The charger can handle 75 mm long batteries including flat top cells.
Measurements
- LiIon batteries will be discharge with 4mA when charger is unpowered.
- Charge current for LiIon can be changed at any time.
- Charge current for NiMH is ignored and charger always uses 0.5A
- Below 2 volt the charger assumes NiMH, above LiIon
- Charger will always charge, there is no termination.
- Idle current from USB is 11mA
LiIon charging
The charger uses some sort of CC/CV charge curve, but it do never really terminate charging.
Same curve as above, but with input current added.
These batteries are similar. It looks like the current regulation has a tendency to go into oscillations when it reduces the current, it do not affect the charge.
Again the curves are similar and there is no real termination.
It is similar with lower charge current.
This 14500 battery gets completely filled and more.
The same for this old and worn down cell.
At 2A the charger starts at 2A, but the charge current is not maintained.
Simulating a long cable or weak charger with a 0.5ohm resistor did not prevent the charger from working.
M1: 35.4°C, M2: 41.7°C, M3: 44.9°C, HS1: 54.0°C
HS1: 59.4°C
The charger is fairly slow to start.
The charge current can be changed at any time.
The charger will drain about 4mA from a LiIon battery, until it is down to 2.5V
The charger has no problems with an unstable supply, it recovers nicely.
NiMH charging
It looks like NiMH charging is some sort of constant voltage charging. In this case it works fairly well. The 1A charge current is rather low at 0.5A
With this older cell it do not work at all.
With these two batteries is works.
There is no difference between the 0.5A and 1A current setting, charger always uses 0.5A for NiMH.
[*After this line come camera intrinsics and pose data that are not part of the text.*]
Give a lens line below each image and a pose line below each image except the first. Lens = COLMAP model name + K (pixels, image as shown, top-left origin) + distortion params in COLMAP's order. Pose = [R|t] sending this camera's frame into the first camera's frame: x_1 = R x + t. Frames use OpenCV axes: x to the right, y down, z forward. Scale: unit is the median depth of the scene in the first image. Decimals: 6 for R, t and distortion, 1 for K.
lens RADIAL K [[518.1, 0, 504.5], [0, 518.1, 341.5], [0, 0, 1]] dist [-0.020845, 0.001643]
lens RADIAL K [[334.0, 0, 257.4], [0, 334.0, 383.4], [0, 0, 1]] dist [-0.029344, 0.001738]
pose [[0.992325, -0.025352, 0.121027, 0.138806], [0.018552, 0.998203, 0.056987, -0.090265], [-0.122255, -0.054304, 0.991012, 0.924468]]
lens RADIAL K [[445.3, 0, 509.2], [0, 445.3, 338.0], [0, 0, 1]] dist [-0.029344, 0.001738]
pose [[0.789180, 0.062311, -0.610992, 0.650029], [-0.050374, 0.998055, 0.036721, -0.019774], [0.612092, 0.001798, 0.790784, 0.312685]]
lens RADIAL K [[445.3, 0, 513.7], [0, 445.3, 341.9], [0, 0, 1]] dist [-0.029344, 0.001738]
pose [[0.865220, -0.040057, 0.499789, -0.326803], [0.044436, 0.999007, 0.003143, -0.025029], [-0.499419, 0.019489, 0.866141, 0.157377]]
The same with the AAA cell.
And also with a full cell.
M1: 30.9°C, HS1: 34.9°C
The charger is slightly slower to power on with NiMH, but still fairly fast. It uses pulsing charging.
1A charge current selected, the current is 0.5A. This is a never battery than above and the current variation is smaller.
Again it handles unstable power nicely.
Conclusion
This is not a very good charger with no termination, a strange NiMH charge algorithm, display not showing correct charge current. It has some good features: It will work with a 5V solar panel and it can charge very old batteries other chargers refuses to charge.